MGMA: Prior Authorization Reforms Require Enforcement Mechanism

Feb. 14, 2023
In future rulemaking, CMS should exempt medical groups participating in value-based care models from prior authorization requirements, organization says

Noting that prior authorization reform is one of its longstanding priorities, the Medical Group Management Association (MGMA) has responded to a Centers for Medicare & Medicaid Services’ (CMS’) Notice of Proposed Rule Making that will reform certain aspects of prior authorization.

With a membership of more than 60,000 medical practice administrators, executives, and leaders, MGMA represents more than 15,000 medical groups in which more than 350,000 physicians practice. These groups range from small private practices in rural areas to large regional and national health systems.

In its letter, MGMA urged CMS to:
• Finalize many of the prior authorization proposals in this rule that address our long-
established concerns. Prior authorization is routinely the most burdensome issue facing medical group practices.
• Apply the proposed clinical validity and transparency of coverage criteria policies beyond
the current scope to include prescription drugs.
• Establish and implement an oversight plan that will hold plans accountable for
noncompliance.
• Include additional prior authorization reforms in future rulemaking, such as eliminating step
therapy, requiring gold-carding programs, and exempting medical groups participating in value-based models from prior authorization requirements.

MGMA notes that despite feedback from group practices regarding the unnecessary administrative burden, cost, and delay of treatment associated with prior authorization requirements, 79 percent of MGMA members report that these requirements increased over the previous 12 months.

In addition to rising requirements, medical groups also report a lack of automation in payers’ prior authorization processes, slow responses from payers for approvals, and increased time spent by practice staff working to secure prior authorizations as challenges.

Here are a few of the recommendations MGMA made to CMS in support of its proposed rule:

• Appropriate use of prior authorization. CMS proposes that prior authorization processes for coordinated care plans must be limited to the use of only confirming the presence of diagnosis or other medical criteria that are the basis for coverage determinations to ensure basic benefits are medically necessary. “While we appreciate CMS’ intent to limit the negative consequences of prior authorization by limiting its use to confirming the presence of a diagnosis, the real-life impact of prior authorization is that it inherently delays patient care. Therefore, although we support CMS’ intent to discourage prior authorization from being a tool to discourage care, we do not believe that prior authorization is necessary to confirm diagnoses and therefore, MGMA opposes CMS’ proposal which calls for this. CMS must establish guardrails to prevent high volumes of prior authorization requests by MA plans. This can be done via gold-carding programs and value-based care arrangements.”
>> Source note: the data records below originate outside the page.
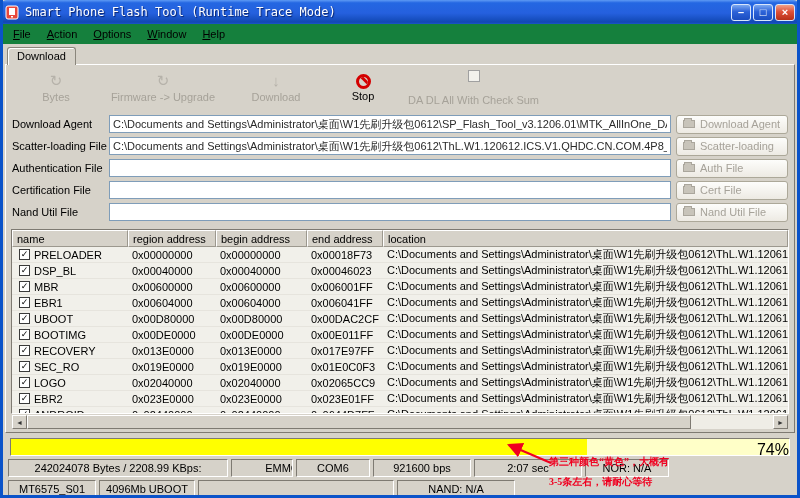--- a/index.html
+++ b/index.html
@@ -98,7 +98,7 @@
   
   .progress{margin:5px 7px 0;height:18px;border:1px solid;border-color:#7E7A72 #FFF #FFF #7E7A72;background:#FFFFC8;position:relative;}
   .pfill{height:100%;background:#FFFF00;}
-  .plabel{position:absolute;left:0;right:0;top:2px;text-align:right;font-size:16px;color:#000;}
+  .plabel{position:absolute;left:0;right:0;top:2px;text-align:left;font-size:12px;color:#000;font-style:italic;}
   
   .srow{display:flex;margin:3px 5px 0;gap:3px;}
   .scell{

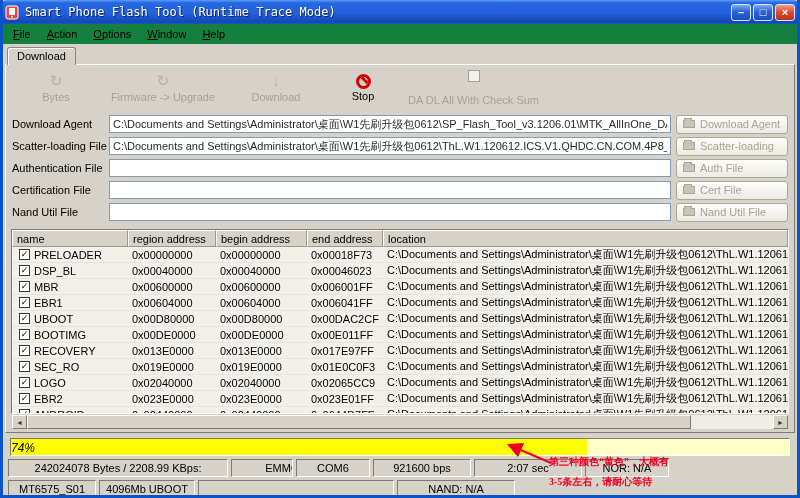--- a/index.html
+++ b/index.html
@@ -106,7 +106,7 @@
     display:flex;align-items:center;justify-content:center;padding:0 4px;white-space:nowrap;overflow:hidden;
   }
   .w-bytes{width:220px;text-align:right;}.w-emmc{width:62px;padding-left:44px;}.w-com{width:74px;}.w-bps{width:98px;}.w-sec{width:108px;}.w-nor{width:84px;}
-  .w-chip{width:88px;}.w-dram{width:96px;}.w-gap{width:196px;}.w-nand{width:118px;}
+  .w-chip{width:108px;}.w-dram{width:96px;}.w-gap{width:196px;}.w-nand{width:118px;}
   
   .anno{
     position:absolute;left:546px;top:452px;color:#F00020;font-weight:bold;font-size:10px;line-height:20px;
• Equitable access to items/services and transparency. MA beneficiaries must have access to the same items and services as they would under Traditional Medicare. If applicable coverage rules do not exist under Traditional Medicare, plans must use current evidence from widely used treatment guidelines or clinical literature for internal clinical coverage criteria, which must then be made publicly available. MGMA urges CMS to finalize this proposal and ensure the definition of “clinical literature” meets the highest standard. MGMA said it believes that MA plans should publish a publicly accessible summary of the evidence, a list of the sources of evidence, and an explanation of the rationale for the internal coverage criteria in a prompt and timely manner— transparency is critical in ensuring that MA plans are developing and using coverage criteria in a way that aligns with Traditional Medicare. This published information should be readily and easily accessible to group practices.

• Continuity of care. MGMA said MA plans’ prior authorization approvals must remain valid for the duration of the approved course of treatment. MA plans would have to provide a minimum 90-day transition period for any active course of treatment after starting a course of treatment. MGMA’s letter urges CMS to finalize this proposal and require that prior authorization be valid for the duration of the ordered course of treatment.
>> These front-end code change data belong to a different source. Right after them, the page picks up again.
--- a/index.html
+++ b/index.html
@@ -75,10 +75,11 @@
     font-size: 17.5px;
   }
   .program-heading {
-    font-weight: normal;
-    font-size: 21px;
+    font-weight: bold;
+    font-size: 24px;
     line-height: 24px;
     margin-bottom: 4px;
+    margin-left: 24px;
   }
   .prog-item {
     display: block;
• Enforcement. MGMA notes that without the necessary enforcement mechanisms, its members are concerned that these policies will never be properly implemented. “We urge CMS to establish an oversight plan to enforce implementation of these new requirements. We suggest CMS establish a portal for patients and providers to alert CMS to instances of health plan noncompliance. Once these rules are finalized, we recommend CMS take steps to educate stakeholders as to make certain OIG’s findings do not continue.”

Among the policies that MGMA urged CMS to consider in future rule-making are:

• Gold-carding programs. An approach to exempting certain clinicians or items and services from prior authorization requirements is implementing a “gold-carding” program. Gold-carding programs exempt providers from prior authorization requirements for certain services if they reach a particular approval rating over a period of time, thereby allowing physician practices to divert resources towards patient care. States have embraced this approach — Texas and West Virginia have successfully passed gold-carding laws.
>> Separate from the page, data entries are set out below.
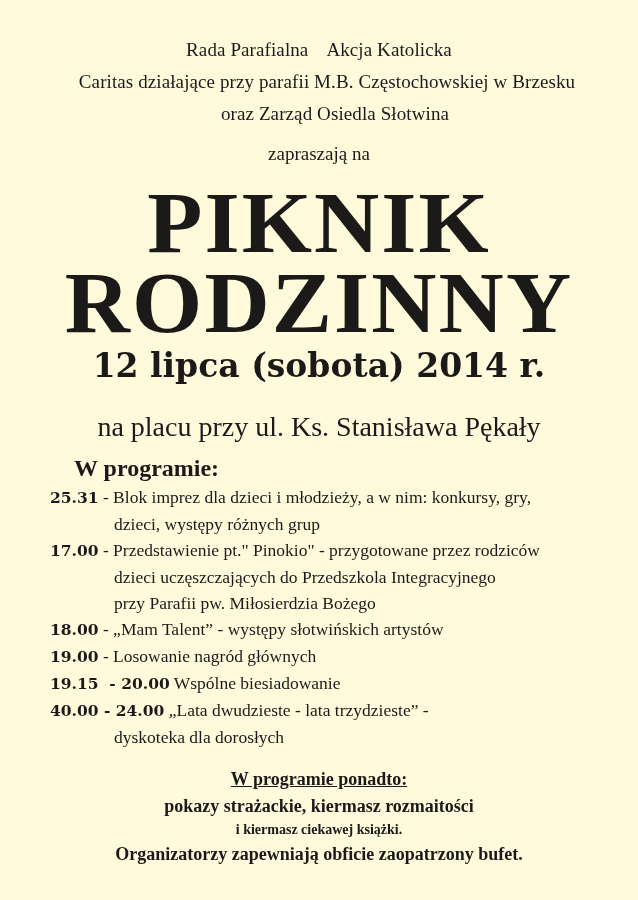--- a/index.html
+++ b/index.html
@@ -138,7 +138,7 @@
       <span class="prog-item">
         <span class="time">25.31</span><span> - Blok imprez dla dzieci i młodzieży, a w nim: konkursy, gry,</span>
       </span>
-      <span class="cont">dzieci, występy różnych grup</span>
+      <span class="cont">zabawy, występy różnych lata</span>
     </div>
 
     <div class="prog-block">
• Waive prior authorization requirements for providers who are participating in value-based models of care. MGMA claims that groups who are part of value-based care models are already incentivized to control costs and deliver high-quality care. The organization said it is unnecessary and a further impediment to delivering care to require these group practices to go through the motions of seeking prior authorization approvals when their costs are already controlled.